((

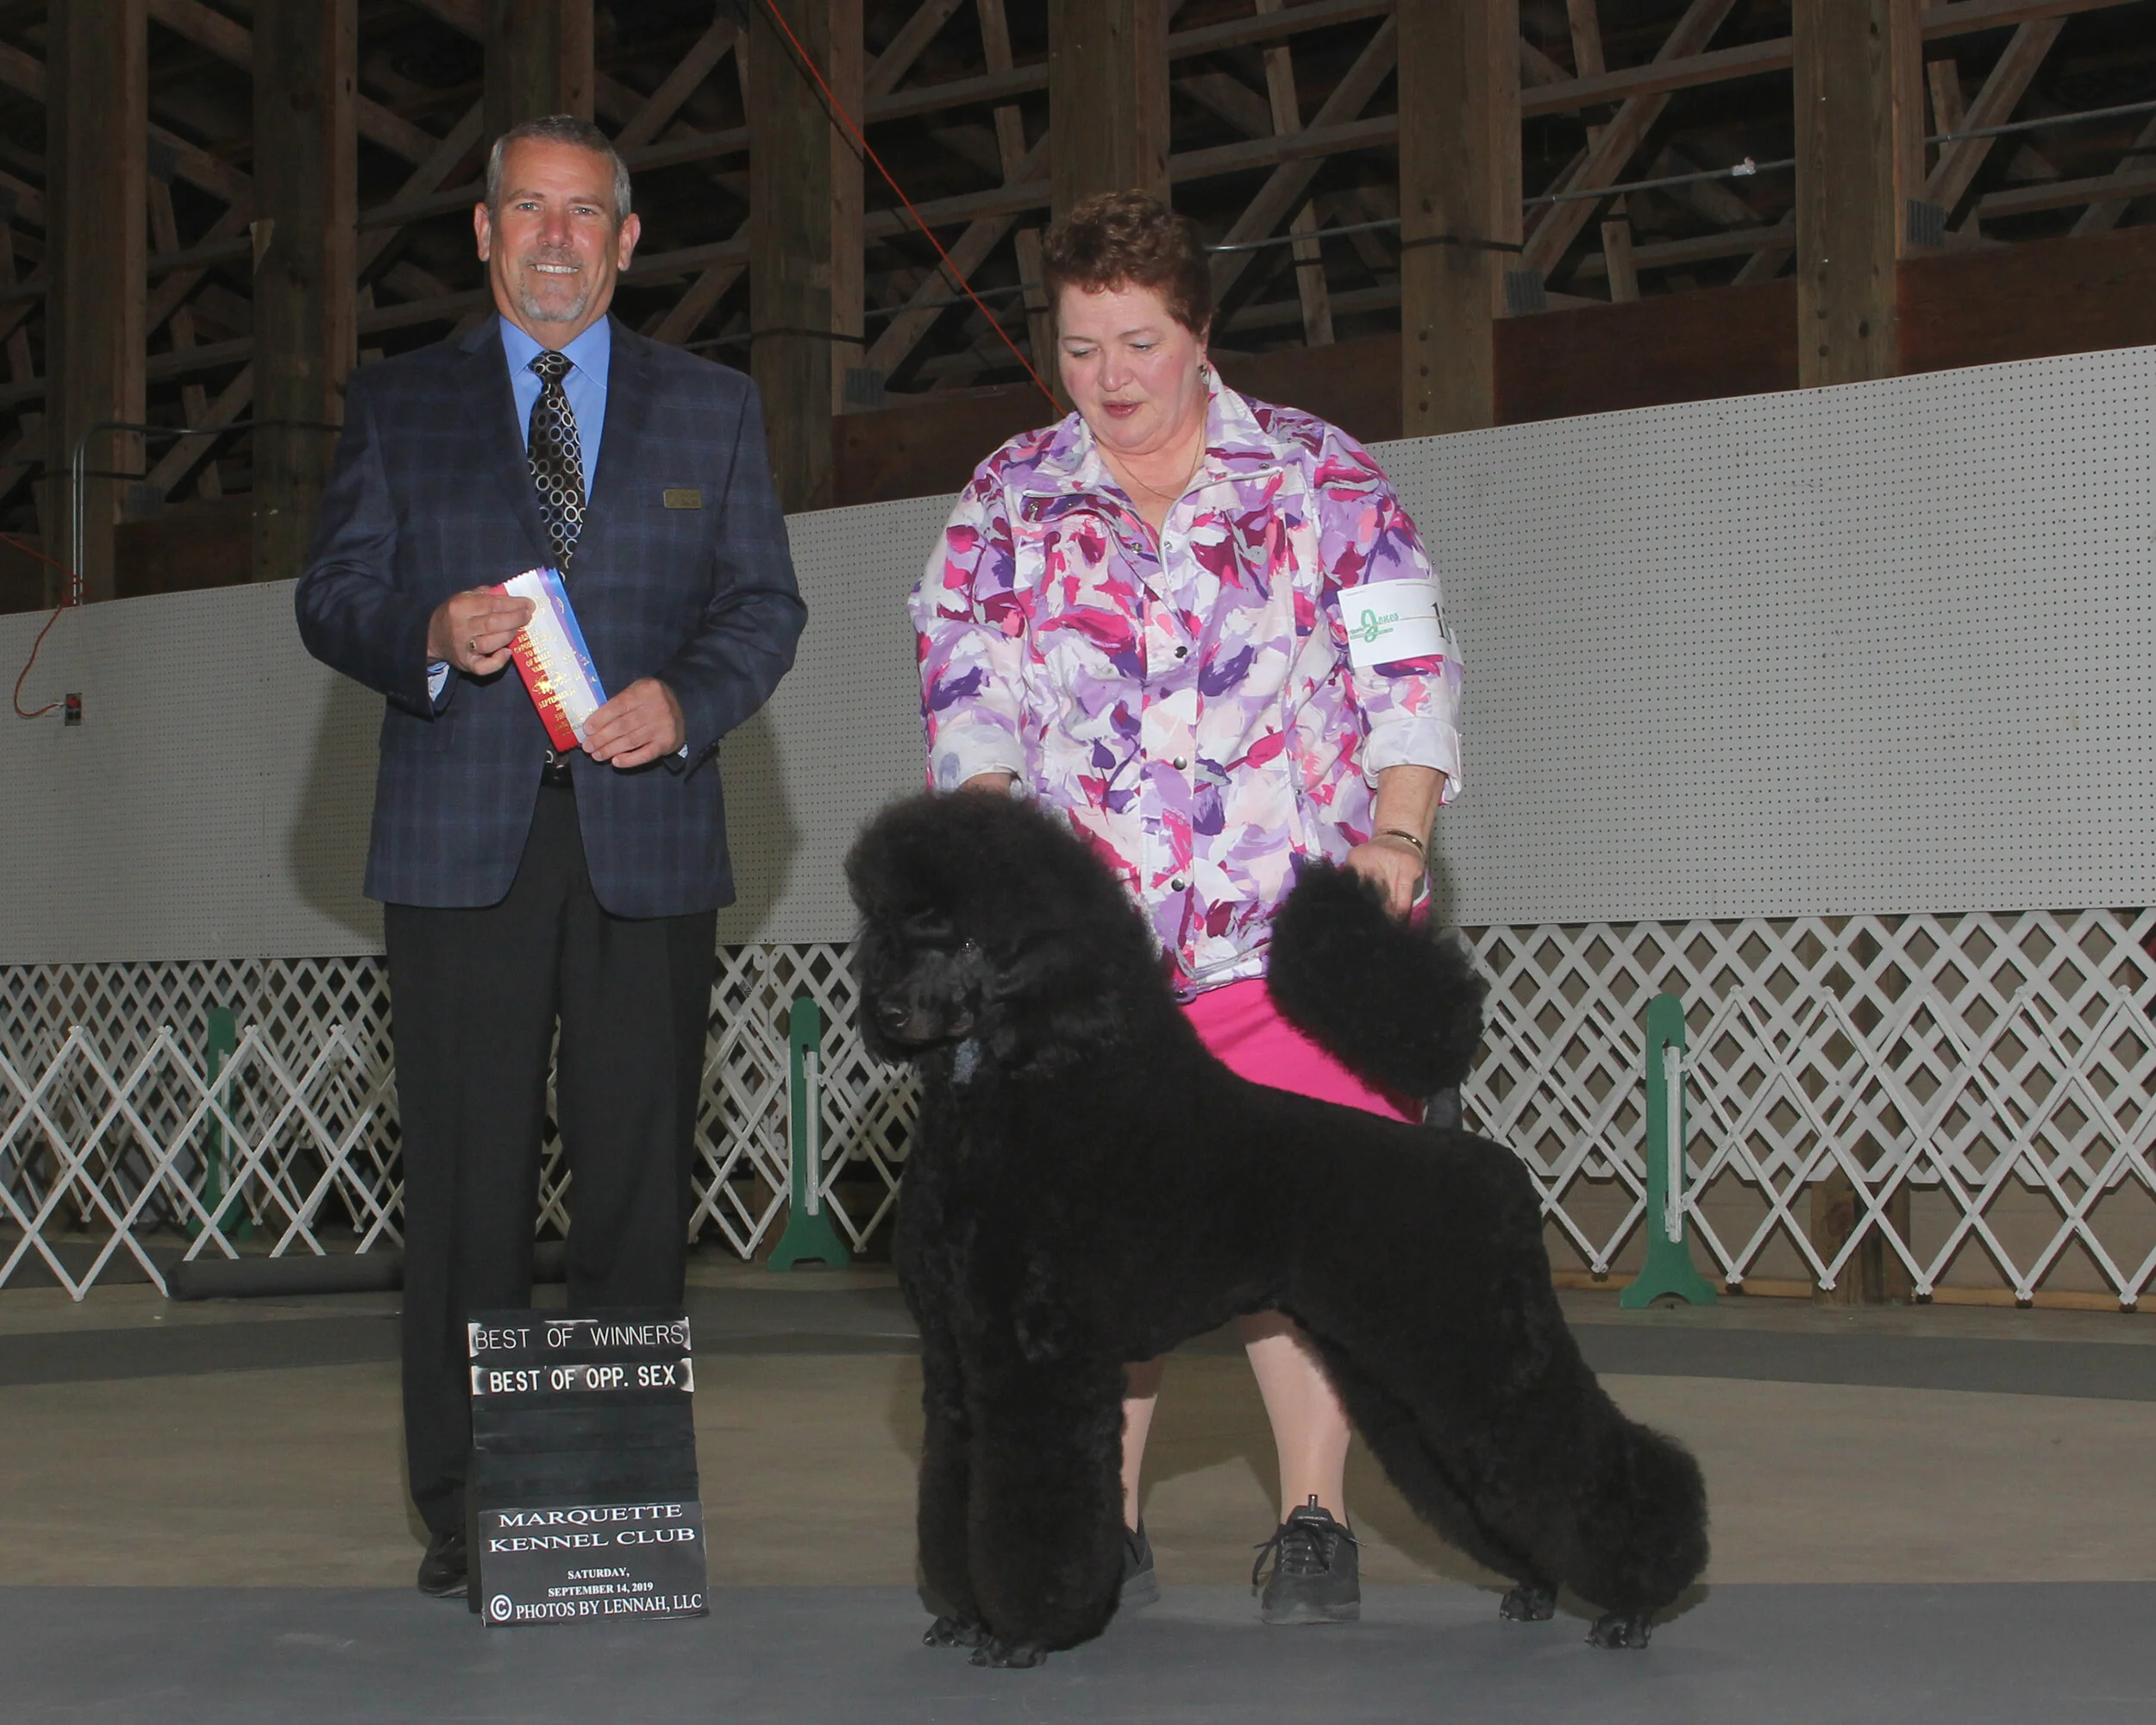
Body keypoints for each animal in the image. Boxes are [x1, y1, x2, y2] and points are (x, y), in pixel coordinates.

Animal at [847, 792, 1708, 1668]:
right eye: (895, 934)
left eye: (969, 941)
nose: (890, 1010)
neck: (1016, 1093)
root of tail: (1455, 1141)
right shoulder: (956, 1360)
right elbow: (951, 1489)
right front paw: (963, 1618)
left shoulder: (1036, 1361)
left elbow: (1029, 1501)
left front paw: (1021, 1632)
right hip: (1395, 1374)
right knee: (1483, 1477)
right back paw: (1537, 1585)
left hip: (1482, 1349)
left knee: (1585, 1459)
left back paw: (1634, 1604)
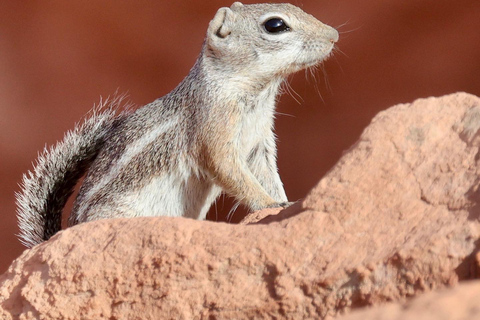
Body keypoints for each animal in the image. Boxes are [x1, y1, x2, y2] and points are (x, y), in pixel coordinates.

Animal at [15, 1, 338, 248]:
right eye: (275, 25)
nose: (334, 34)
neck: (255, 94)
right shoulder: (213, 132)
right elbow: (232, 173)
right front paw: (270, 204)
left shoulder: (260, 145)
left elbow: (269, 175)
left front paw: (286, 202)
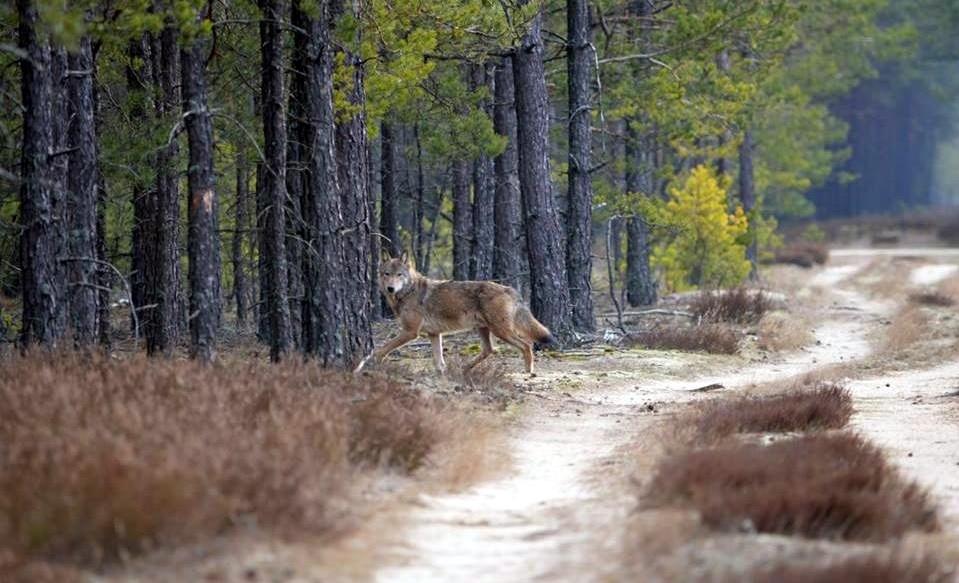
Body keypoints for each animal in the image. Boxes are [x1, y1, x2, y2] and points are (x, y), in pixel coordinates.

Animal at [354, 251, 553, 375]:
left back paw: (528, 372)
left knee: (526, 345)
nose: (390, 288)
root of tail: (510, 289)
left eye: (399, 275)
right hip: (484, 330)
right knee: (490, 350)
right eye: (386, 274)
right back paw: (464, 368)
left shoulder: (411, 332)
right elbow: (438, 361)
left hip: (500, 331)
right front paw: (442, 374)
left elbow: (382, 348)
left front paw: (368, 362)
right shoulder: (434, 334)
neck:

))

**EXERCISE GOAL**
Copy the line containing "right back paw: (464, 368)" and every line after it, through the last line of the records. Include nothing else.

**SOLUTION**
right back paw: (464, 368)
left shoulder: (411, 332)
right elbow: (438, 361)
left hip: (500, 331)
right front paw: (442, 374)
left elbow: (382, 348)
left front paw: (368, 362)
right shoulder: (434, 334)
neck:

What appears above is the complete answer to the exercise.